ボーカル入りの楽曲には、激しさの中に垣間見えるDream TheaterやQueensrycheを彷彿させるパートがあるものの、全体的にはGenesisやJethro Tullからのネオ・プログレ系のサウンドを聴かせてくれます。例えば、1990年代に一世を風靡し、現在もなお活動をするMarillionが好きな方におすすめです。

また、過去アルバム以上に、煌びやかでいて繊細にフレーズを紡ぎ合うピアノの比重が増しているため、ピアノを中心としたオルタナティブ・ロックを聴いてきた方にもおすすめです。

当アルバムでDrifting Sunに興味をもち、ネオ・プログレ系のアルバムを聴きたい方には、、Phin Collins期Genesisでも1980年代のアルバムやMarillionの3rdアルバム「Misplaced Childhood」などを聴いてみてはいかがでしょうか。
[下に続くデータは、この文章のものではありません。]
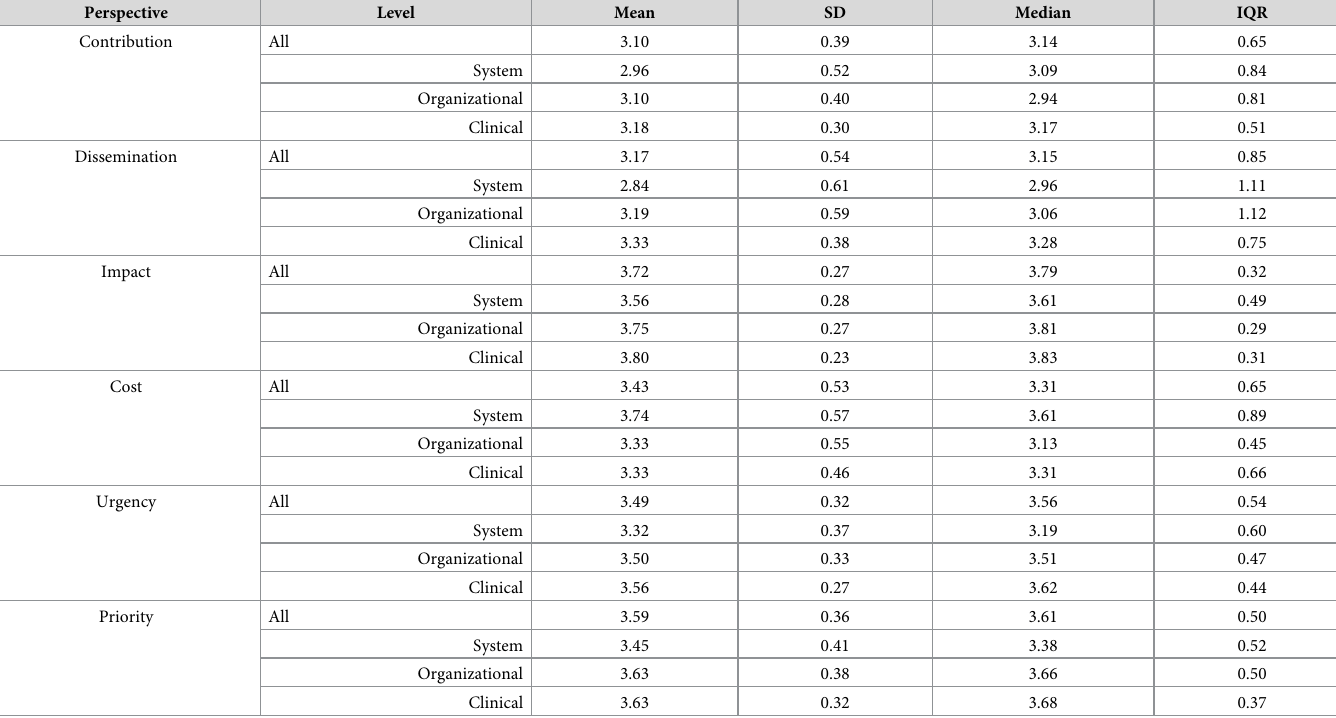
Table 5. Scores by the level of interventions in each perspective.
アルバム「Trip The Life Fantastic」のおすすめ曲

1曲目は、最終曲「Trip the Life Fantastic」
唄心を感じさせてくれるピアノのフレーズにただただ聴き入ってしまう前半部に、ギターを中心としたプログレッシブなアンサンブルで聴かせる後半部も合わせて、劇的ともいえる静と動の展開が素敵だからです。

2曲目は、冒頭曲「Five Ever」
これぞ、ネオ・プログレ系のアンサンブルと感じさせてくれる、Genesisを彷彿させてくれて懐かしくなってしまったからです。

このレビューを読み、ご興味を持たれましたら聴いてみて下さいね。ぜひぜひ。